• [Tasks to complete]:
a - Decide whether each statement agrees with the passage on the Candco dance pieces, answering yes or no and quoting the deciding words: (i) Last Shelter unfolds the same way at every performance; (ii) Charlotte Darbyshire counts Last Shelter among her personal favourites from Candco's repertoire; (iii) nonstopping lets dancers move from a learned or trained way.
b - List every action that the reviewer quoted in the passage on the Candco dance pieces names as something performers might be doing.
c - According to the passage on the Candco dance pieces, why does Charlotte Darbyshire call Last Shelter virtuosic "in a very different way"? Answer in one or two sentences.
Top of Document text
One reviewer summarised the result: “Rather than adapt the choreography to the performers, here the performers can happily adapt themselves to the choreography, and no matter whether they’re spinning a wheelchair, swinging a crutch or just extending an arm, it all just works – beautifully”.
The other piece, Jeanine Durning’s Last Shelter, makes for a good companion. It too mixes order, chance and change; working with precise materials within variable scores, the piece unfolds uniquely for each performance – “somewhere between individual agency and collective will” as the description has it.

Last Shelter is one of Charlotte Darbyshire’s personal favourites from Candco’s repertoire, and she feel it compliments Set and Reset/Reset “wonderfully”. She says “It is equally intense, and virtuosic but in a very different way, particularly as it is completely unset and manifests differently each and every time that it is performed. Watching the dancers navigate uncertainty collectively really speaks to me of the times we are living in right now”.
Durning’s choreography is based around the concept of ‘nonstopping’, a tool that uncensors movement and speech to allow dancers to make movements from a more subconscious, intuitive, or even essential level rather than from a learned or trained way. The results highlight the precision of each dancer’s decision-making.
Bottom of Document text
Top of Dataset excerpts
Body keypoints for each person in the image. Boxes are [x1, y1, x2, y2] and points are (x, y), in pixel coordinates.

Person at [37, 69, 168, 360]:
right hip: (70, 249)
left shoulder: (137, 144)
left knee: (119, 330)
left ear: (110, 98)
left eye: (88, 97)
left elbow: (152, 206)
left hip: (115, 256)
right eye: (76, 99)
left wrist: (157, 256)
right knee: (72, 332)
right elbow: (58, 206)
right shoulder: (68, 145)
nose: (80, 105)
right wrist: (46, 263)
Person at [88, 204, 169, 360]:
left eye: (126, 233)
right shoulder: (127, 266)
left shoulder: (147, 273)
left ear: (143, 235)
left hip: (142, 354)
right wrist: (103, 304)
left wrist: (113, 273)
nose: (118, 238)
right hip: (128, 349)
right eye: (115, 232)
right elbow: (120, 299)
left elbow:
Bottom of Dataset excerpts
• [Answers by task]:
a -
(i) No: "the piece unfolds uniquely for each performance"
(ii) Yes: "Last Shelter is one of Charlotte Darbyshire’s personal favourites from Candco’s repertoire"
(iii) No: "rather than from a learned or trained way"

b -
- spinning a wheelchair
- swinging a crutch
- extending an arm

c - She says it is virtuosic in a very different way because it is completely unset and manifests differently each and every time it is performed.